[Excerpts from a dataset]
##########
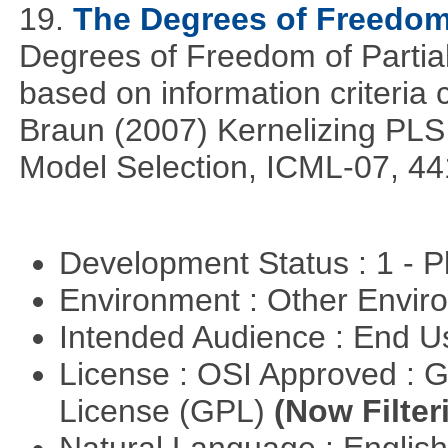
19.
The Degrees of Freedom
Degrees of Freedom of Partia
based on information criteri
Braun (2007) Kernelizing PLS
Model Selection, ICML-07, 44
Development Status : 1 - 
Environment : Other Envi
Intended Audience : End 
License : OSI Approved : 
License (GPL)
(Now Filter
Natural Language : Englis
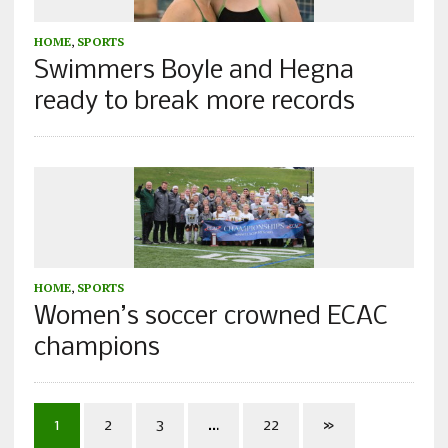
HOME
,
SPORTS
Swimmers Boyle and Hegna
ready to break more records
HOME
,
SPORTS
Women’s soccer crowned ECAC
champions
1
2
3
…
22
»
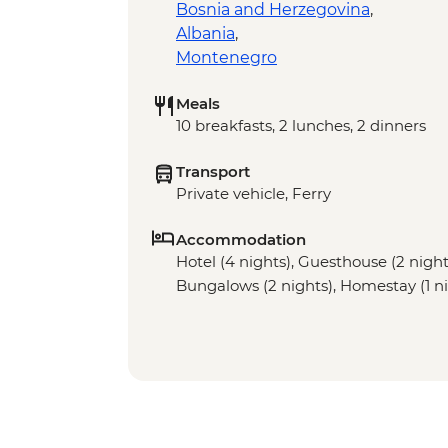
Bosnia and Herzegovina
,
Albania
,
Montenegro
Meals
10 breakfasts, 2 lunches, 2 dinners
Transport
Private vehicle, Ferry
Accommodation
Hotel (4 nights), Guesthouse (2 night)
Bungalows (2 nights), Homestay (1 ni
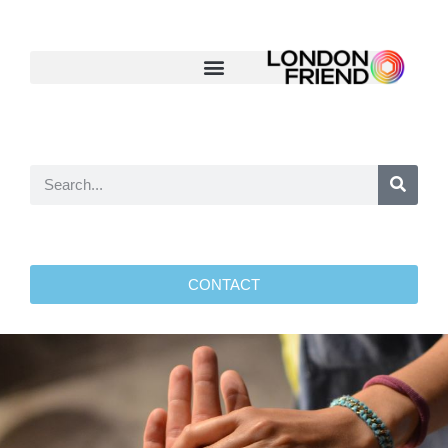
CONTACT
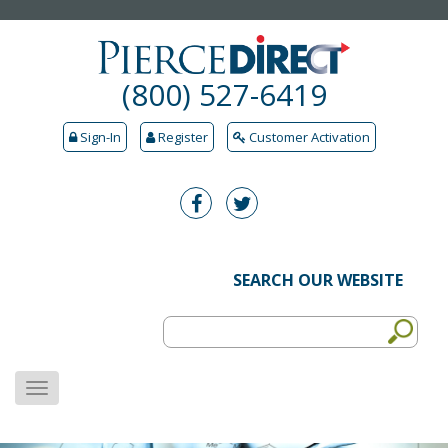
(800) 527-6419
Sign-In
Register
Customer Activation
SEARCH OUR WEBSITE
MENU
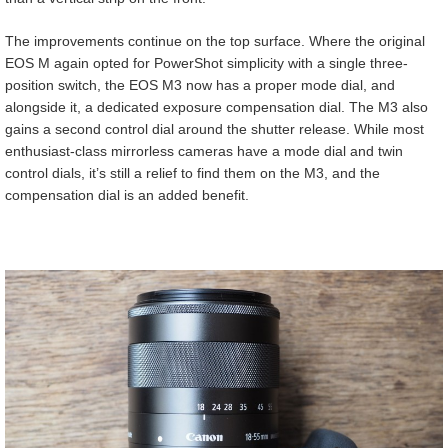
The improvements continue on the top surface. Where the original
EOS M again opted for PowerShot simplicity with a single three-
position switch, the EOS M3 now has a proper mode dial, and
alongside it, a dedicated exposure compensation dial. The M3 also
gains a second control dial around the shutter release. While most
enthusiast-class mirrorless cameras have a mode dial and twin
control dials, it’s still a relief to find them on the M3, and the
compensation dial is an added benefit.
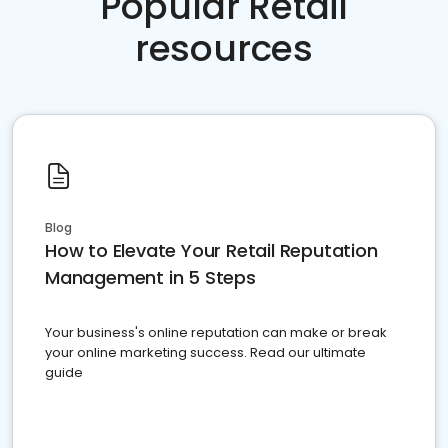
Popular Retail
resources
Blog
How to Elevate Your Retail Reputation
Management in 5 Steps
Your business's online reputation can make or break
your online marketing success. Read our ultimate
guide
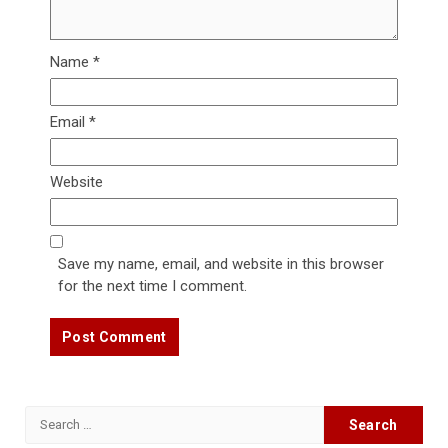
Name
*
Email
*
Website
Save my name, email, and website in this browser
for the next time I comment.
Search
for:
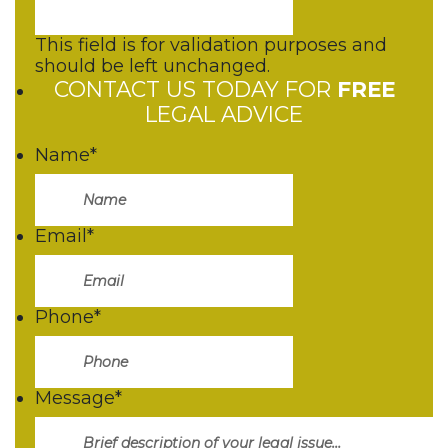
This field is for validation purposes and
should be left unchanged.
CONTACT US TODAY FOR
FREE
LEGAL ADVICE
Name
*
Email
*
Phone
*
Message
*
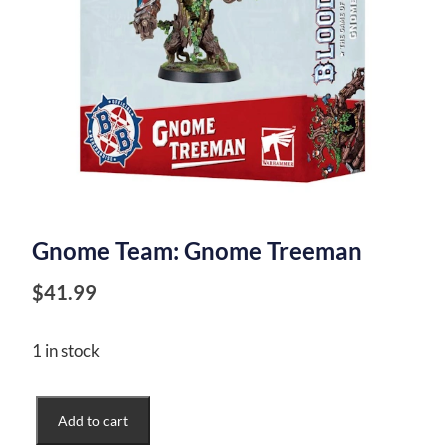
Gnome Team: Gnome Treeman
$
41.99
1 in stock
Gnome
Add to cart
Team:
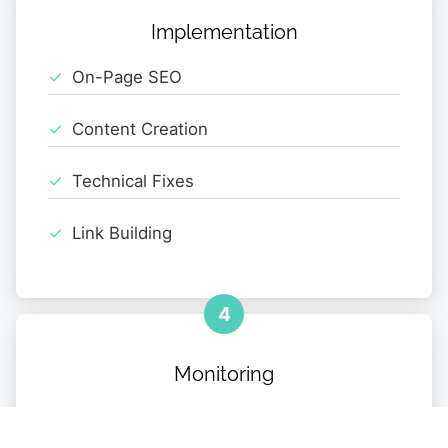
Implementation
On-Page SEO
Content Creation
Technical Fixes
Link Building
4
Monitoring
Performance Tracking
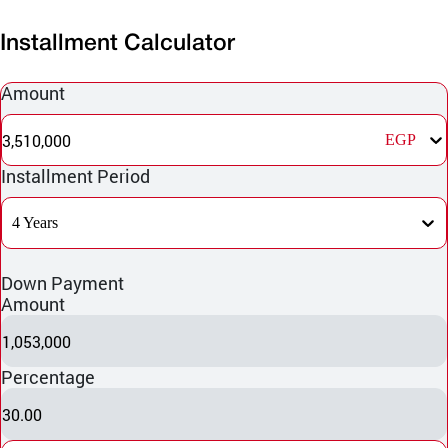
Installment Calculator
Amount
3,510,000
EGP
Installment Period
4 Years
Down Payment
Amount
1,053,000
Percentage
30.00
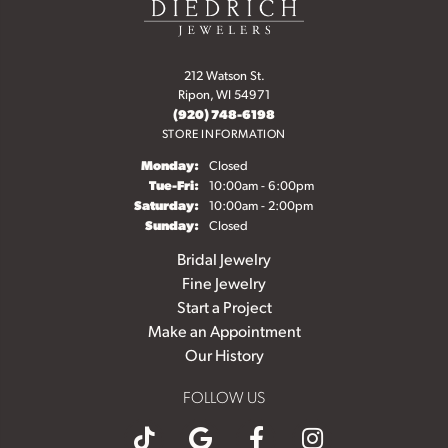
212 Watson St.
Ripon, WI 54971
(920) 748-6198
STORE INFORMATION
Monday:
Closed
Tuesday - Friday:
Tue-Fri:
10:00am - 6:00pm
Saturday:
10:00am - 2:00pm
Sunday:
Closed
Bridal Jewelry
Fine Jewelry
Start a Project
Make an Appointment
Our History
FOLLOW US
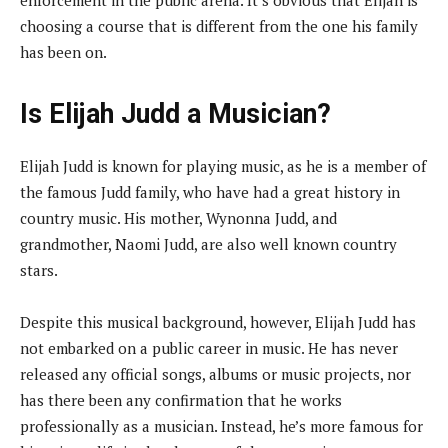
choosing a course that is different from the one his family
has been on.
Is Elijah Judd a Musician?
Elijah Judd is known for playing music, as he is a member of
the famous Judd family, who have had a great history in
country music. His mother, Wynonna Judd, and
grandmother, Naomi Judd, are also well known country
stars.
Despite this musical background, however, Elijah Judd has
not embarked on a public career in music. He has never
released any official songs, albums or music projects, nor
has there been any confirmation that he works
professionally as a musician. Instead, he’s more famous for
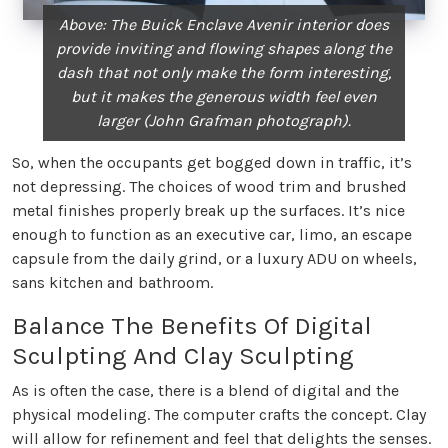
Above: The Buick Enclave Avenir interior does
provide inviting and flowing shapes along the
dash that not only make the form interesting,
but it makes the generous width feel even
larger (John Grafman photograph).
So, when the occupants get bogged down in traffic, it’s
not depressing. The choices of wood trim and brushed
metal finishes properly break up the surfaces. It’s nice
enough to function as an executive car, limo, an escape
capsule from the daily grind, or a luxury ADU on wheels,
sans kitchen and bathroom.
Balance The Benefits Of Digital
Sculpting And Clay Sculpting
As is often the case, there is a blend of digital and the
physical modeling. The computer crafts the concept. Clay
will allow for refinement and feel that delights the senses.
##########
_What is expected:_ Copy the text of every entry above exactly, leaving out the pictures.

_Answer to the problem:_
19.
The Degrees of Freedom
Degrees of Freedom of Partia
based on information criteri
Braun (2007) Kernelizing PLS
Model Selection, ICML-07, 44
Development Status : 1 - 
Environment : Other Envi
Intended Audience : End 
License : OSI Approved : 
License (GPL)
(Now Filter
Natural Language : Englis
HOME
,
SPORTS
Swimmers Boyle and Hegna
ready to break more records
HOME
,
SPORTS
Women’s soccer crowned ECAC
champions
1
2
3
…
22
»
Bosnia and Herzegovina
,
Albania
,
Montenegro
Meals
10 breakfasts, 2 lunches, 2 dinners
Transport
Private vehicle, Ferry
Accommodation
Hotel (4 nights), Guesthouse (2 night)
Bungalows (2 nights), Homestay (1 ni
CONTACT
(800) 527-6419
Sign-In
Register
Customer Activation
SEARCH OUR WEBSITE
MENU
The improvements continue on the top surface. Where the original
EOS M again opted for PowerShot simplicity with a single three-
position switch, the EOS M3 now has a proper mode dial, and
alongside it, a dedicated exposure compensation dial. The M3 also
gains a second control dial around the shutter release. While most
enthusiast-class mirrorless cameras have a mode dial and twin
control dials, it’s still a relief to find them on the M3, and the
compensation dial is an added benefit.
Popular Retail
resources
Blog
How to Elevate Your Retail Reputation
Management in 5 Steps
Your business's online reputation can make or break
your online marketing success. Read our ultimate
guide
Name
*
Email
*
Website
Save my name, email, and website in this browser
for the next time I comment.
Search
for:
This field is for validation purposes and
should be left unchanged.
CONTACT US TODAY FOR
FREE
LEGAL ADVICE
Name
*
Email
*
Phone
*
Message
*
Gnome Team: Gnome Treeman
$
41.99
1 in stock
Gnome
Add to cart
Team:
Implementation
On-Page SEO
Content Creation
Technical Fixes
Link Building
4
Monitoring
Performance Tracking
Installment Calculator
Amount
3,510,000
EGP
Installment Period
4 Years
Down Payment
Amount
1,053,000
Percentage
30.00
212 Watson St.
Ripon, WI 54971
(920) 748-6198
STORE INFORMATION
Monday:
Closed
Tuesday - Friday:
Tue-Fri:
10:00am - 6:00pm
Saturday:
10:00am - 2:00pm
Sunday:
Closed
Bridal Jewelry
Fine Jewelry
Start a Project
Make an Appointment
Our History
FOLLOW US
choosing a course that is different from the one his family
has been on.
Is Elijah Judd a Musician?
Elijah Judd is known for playing music, as he is a member of
the famous Judd family, who have had a great history in
country music. His mother, Wynonna Judd, and
grandmother, Naomi Judd, are also well known country
stars.
Despite this musical background, however, Elijah Judd has
not embarked on a public career in music. He has never
released any official songs, albums or music projects, nor
has there been any confirmation that he works
professionally as a musician. Instead, he’s more famous for
Above: The Buick Enclave Avenir interior does
provide inviting and flowing shapes along the
dash that not only make the form interesting,
but it makes the generous width feel even
larger (John Grafman photograph).
So, when the occupants get bogged down in traffic, it’s
not depressing. The choices of wood trim and brushed
metal finishes properly break up the surfaces. It’s nice
enough to function as an executive car, limo, an escape
capsule from the daily grind, or a luxury ADU on wheels,
sans kitchen and bathroom.
Balance The Benefits Of Digital
Sculpting And Clay Sculpting
As is often the case, there is a blend of digital and the
physical modeling. The computer crafts the concept. Clay
will allow for refinement and feel that delights the senses.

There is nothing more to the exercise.